Secondly, the ESG requirements of institutional clients. An increasing number of asset owners have put forward clearer ESG management requirements, including the purpose of ESG integration in mandates and voting requirements. Asset owners integrate ESG factors into investment decisions possibly due to financial considerations, or the pursuit of positive environmental and social impacts. Fund managers will need to enhance their ability to communicate and serve ESG mandates and requirements in the future.

Thirdly, the foundation for ESG investment research. Fund managers should improve information systems and ESG data capabilities, build an ESG evaluation system that integrates ESG assessment with risk management and investment decision-making, and build professional teams to carry out continuous ESG research, deeply understand the relationship between ESG and stock valuation, credit risk, etc. In particular, there is a need to strengthen in-depth research on climate change risk assessment at the portfolio level, deepen the understanding of risks and opportunities in investment management, and explore market opportunities under the scenario of green and low-carbon industry transformation.

“Persisting in doing what is right in the long term”, and contribute to the sustainable development of society and industry

Yinhua has always adhered to the philosophy of "persisting in doing what is right in the long term," integrating the concepts of long-term and value investing throughout the investment and research processes and objectives. The firm is committed not only to generating high-quality performance returns for its holders but also to creating value for society.

Yinhua has been actively practicing its corporate social responsibility, and relying on the advantages of the financial industry, it has carried out actions at various areas such as carbon neutrality, disaster relief, rural revitalization, education, and poverty alleviation, to uphold the social responsibility and public welfare of a financial enterprise.

In 2021 and 2022, in response to the national "30-60" climate strategies, Yinhua took the lead in conducting greenhouse gas accounting and carbon neutrality certification for Scope 1, Scope 2, and part of its Scope 3 emissions. Over the years, Yinhua has also continued to make donations for desertification control through the Yinhua Public Welfare Foundation, organizing employees to physically participate in tree planting and desertification treatment, steadfastly supporting the public welfare desertification control projects in Ejina Banner, Inner Mongolia, and making substantial contributions in the fields of rural revitalization, basic education, natural disaster relief, accident disaster assistance, and epidemic prevention and control. In 2021, the total amount of donations exceeded 5.8 million RMB.
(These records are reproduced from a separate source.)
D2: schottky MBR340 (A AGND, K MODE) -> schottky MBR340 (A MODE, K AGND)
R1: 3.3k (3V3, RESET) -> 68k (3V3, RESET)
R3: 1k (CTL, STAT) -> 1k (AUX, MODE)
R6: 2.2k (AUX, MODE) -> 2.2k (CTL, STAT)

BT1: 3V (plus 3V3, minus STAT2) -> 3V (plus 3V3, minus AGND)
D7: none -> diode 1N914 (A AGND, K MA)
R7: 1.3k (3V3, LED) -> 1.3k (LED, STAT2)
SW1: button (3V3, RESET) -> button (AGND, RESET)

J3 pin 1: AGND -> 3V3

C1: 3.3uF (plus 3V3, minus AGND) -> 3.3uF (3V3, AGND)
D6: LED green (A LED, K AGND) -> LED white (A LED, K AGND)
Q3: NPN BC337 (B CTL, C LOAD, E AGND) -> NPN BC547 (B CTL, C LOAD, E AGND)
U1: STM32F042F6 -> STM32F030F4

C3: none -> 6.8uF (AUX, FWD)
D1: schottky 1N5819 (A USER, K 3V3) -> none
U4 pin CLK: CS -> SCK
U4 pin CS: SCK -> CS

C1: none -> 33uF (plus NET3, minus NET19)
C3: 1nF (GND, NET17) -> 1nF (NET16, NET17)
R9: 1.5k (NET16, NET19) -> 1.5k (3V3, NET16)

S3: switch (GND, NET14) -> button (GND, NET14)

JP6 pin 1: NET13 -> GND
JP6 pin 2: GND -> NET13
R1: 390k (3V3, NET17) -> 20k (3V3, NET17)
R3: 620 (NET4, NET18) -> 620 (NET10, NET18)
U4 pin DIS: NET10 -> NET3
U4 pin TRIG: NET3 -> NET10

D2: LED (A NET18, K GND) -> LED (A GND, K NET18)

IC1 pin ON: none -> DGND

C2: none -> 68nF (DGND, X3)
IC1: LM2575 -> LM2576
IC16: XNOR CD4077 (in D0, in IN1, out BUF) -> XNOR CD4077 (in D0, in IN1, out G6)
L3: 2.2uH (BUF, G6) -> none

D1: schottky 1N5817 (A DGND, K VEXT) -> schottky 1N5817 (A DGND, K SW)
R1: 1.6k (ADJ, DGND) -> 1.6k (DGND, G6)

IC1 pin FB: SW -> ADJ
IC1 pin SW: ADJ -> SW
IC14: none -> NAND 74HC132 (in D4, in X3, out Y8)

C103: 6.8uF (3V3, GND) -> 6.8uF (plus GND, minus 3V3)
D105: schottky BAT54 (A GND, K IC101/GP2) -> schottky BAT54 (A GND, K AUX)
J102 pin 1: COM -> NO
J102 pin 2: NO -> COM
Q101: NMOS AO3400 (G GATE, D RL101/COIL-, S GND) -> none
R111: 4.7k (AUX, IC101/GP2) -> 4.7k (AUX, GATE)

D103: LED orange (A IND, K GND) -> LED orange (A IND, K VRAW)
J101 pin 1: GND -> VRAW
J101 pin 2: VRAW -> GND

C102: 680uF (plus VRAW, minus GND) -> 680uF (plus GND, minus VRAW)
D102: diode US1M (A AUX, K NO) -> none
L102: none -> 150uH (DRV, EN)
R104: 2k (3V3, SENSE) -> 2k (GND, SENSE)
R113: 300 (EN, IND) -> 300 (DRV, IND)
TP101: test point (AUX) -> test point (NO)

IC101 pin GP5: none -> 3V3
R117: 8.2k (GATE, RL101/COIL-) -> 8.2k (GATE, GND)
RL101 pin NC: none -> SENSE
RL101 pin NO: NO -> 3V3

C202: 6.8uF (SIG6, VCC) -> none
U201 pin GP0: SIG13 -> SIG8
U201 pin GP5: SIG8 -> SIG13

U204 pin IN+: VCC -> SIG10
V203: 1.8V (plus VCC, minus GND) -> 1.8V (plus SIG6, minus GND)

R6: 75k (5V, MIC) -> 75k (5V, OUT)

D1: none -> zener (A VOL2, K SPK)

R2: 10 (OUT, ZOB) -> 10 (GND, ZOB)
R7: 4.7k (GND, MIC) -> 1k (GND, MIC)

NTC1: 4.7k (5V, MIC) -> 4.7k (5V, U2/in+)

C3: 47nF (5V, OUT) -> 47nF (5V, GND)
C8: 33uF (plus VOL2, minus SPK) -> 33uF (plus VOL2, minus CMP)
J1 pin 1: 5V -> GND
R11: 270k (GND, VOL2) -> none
In the field of ESG investing, as a signatory of the United Nations-supported Principles for Responsible Investment (PRI), a supporter of the Task Force on Climate-related Financial Disclosures (TCFD), and an executive member of the Caixin China ESG30 Forum, Yinhua actively promotes the integration of ESG factors into the company's investment research framework, decision-making processes, and fund product design, ensuring that ESG research is a part of the entire stock research process. At the individual stock level, Yinhua has incorporated ESG research as one of the nine factors in its stock analysis framework. Yinhua has also actively developed ESG-themed products, such as Yinhua CSI ESG Leaders, Yinhua CSI Mainland Low Carbon Economy Theme ETF, Yinhua Green Low Carbon Bond Fund, and manages ESG mandates for separately managed accounts. Furthermore, Yinhua actively participates in communication with peers in industry, promptly summarizing and sharing best practices in the ESG field, helping the industry to establish and improve processes related to ESG investment management, and collaborates with peers to promote green and transitional finance, thereby empowering the high-quality development of the real economy.